Internet pharmacies, known as "pill mills," send out thousands of
unsolicited e-mails promising few-questions-asked delivery of drugs.
Those who respond are directed to Web sites where they fill out
questionnaires, use credit cards to pay often-exorbitant prices, then
wait for the pills to be mailed.
To combat the pill mill problem, the California Legislature approved a
bill that went into effect last year. The law specifically bans filling
prescriptions via the Internet unless there was first a "good faith
examination" by a qualified physician. It sets a fine of $25,000 for
each prescription illegally approved by a California physician or filled
by a California-based Web site.
Two months ago, the pharmacy board used the law for the first time, to
fine a Los Angeles drugstore and two pharmacists for filling Internet
prescriptions without a medical examination. But the doctors involved
were from out of state and were not cited. The case is being appealed.

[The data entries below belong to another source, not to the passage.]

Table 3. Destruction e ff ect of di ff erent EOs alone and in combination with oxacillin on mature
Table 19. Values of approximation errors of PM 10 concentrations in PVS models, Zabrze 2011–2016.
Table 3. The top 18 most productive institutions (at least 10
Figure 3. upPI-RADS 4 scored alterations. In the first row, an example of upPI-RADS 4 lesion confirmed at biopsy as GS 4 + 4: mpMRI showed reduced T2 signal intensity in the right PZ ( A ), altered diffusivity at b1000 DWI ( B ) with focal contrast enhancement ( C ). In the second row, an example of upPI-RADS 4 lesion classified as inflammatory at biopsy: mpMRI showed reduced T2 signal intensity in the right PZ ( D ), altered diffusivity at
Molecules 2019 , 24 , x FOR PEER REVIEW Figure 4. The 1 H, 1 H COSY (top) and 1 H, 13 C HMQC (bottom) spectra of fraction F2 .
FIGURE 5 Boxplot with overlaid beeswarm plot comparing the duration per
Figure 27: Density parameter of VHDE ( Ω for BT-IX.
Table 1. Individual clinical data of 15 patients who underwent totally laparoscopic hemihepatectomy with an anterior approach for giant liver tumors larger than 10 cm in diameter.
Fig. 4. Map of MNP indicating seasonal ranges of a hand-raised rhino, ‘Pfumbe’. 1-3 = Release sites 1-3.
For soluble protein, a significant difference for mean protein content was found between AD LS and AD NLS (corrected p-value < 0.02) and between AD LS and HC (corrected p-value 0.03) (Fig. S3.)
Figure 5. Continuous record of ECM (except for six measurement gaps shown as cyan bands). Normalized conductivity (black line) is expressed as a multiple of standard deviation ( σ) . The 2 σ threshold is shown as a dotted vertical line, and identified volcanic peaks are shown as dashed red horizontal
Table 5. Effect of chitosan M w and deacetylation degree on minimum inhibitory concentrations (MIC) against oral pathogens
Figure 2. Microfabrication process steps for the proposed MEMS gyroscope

In addition to the legal problems they pose, non-accredited sites often
charge prices far above those charged at approved sites. One offshore
pharmacy, for example, recently was charging $129 for 50 tablets of
Valium.
There is also the question of what you're getting.
"Drugs from those kinds of sites could be adulterated, they could be
expired, they could be anything," said Patricia Harris, executive
officer of the California Board of Pharmacy. "There's no guarantee they
are anything close to what they purport to be."
While the Food and Drug Administration sets standards for drug purity,
neither it nor any other federal agency does much to patrol Internet
pharmacies. California health and law enforcement officials say it's a
decidedly uphill battle to deal with sites that can be based anywhere in
the world.
In the Opsahl case, for example, the Web site that connected patients
with doctors for phone consultations was based in San Antonio. The site
since has closed, and a San Antonio phone number for the company has
been disconnected.
Absent an overriding federal law, state officials rely on each other to
chase down rogue Internet physicians and pharmacies.
The Federation of State Medical Boards has run a clearinghouse for
medical boards and law enforcement for the last two years, where state
officials can trade information.
Although Opsahl is the first California physician to face disciplinary
action for prescribing via the Web, Medical Board spokeswoman Candis
Cohen said formal charges have been filed against two other doctors in
California and 25 other investigations are under way.
Opsahl acknowledged that he did prescribe the antibiotic Cipro over an
Internet site without a telephone consultation after the
anthrax-in-the-mail scare of last October, but he said he stopped after
being ordered to by the Medical Board.
Administrative Law Judge Stephen Hjelt, in an April order that suspended
Opsahl's license until his case is heard, took a different view.
"Respondent's belief that talking over the phone with patients satisfied
the requirement of a good faith examination is profoundly disturbing and
demonstrates a combination of incredible arrogance and a woeful lack of
judgment," Hjelt wrote.
If Opsahl is found guilty, the Medical Board can take a wide range of
actions, from placing him on probation to stripping him of his license.
Whatever happens, Deputy Attorney General Feldman said, "this won't be
the last case of its kind in California."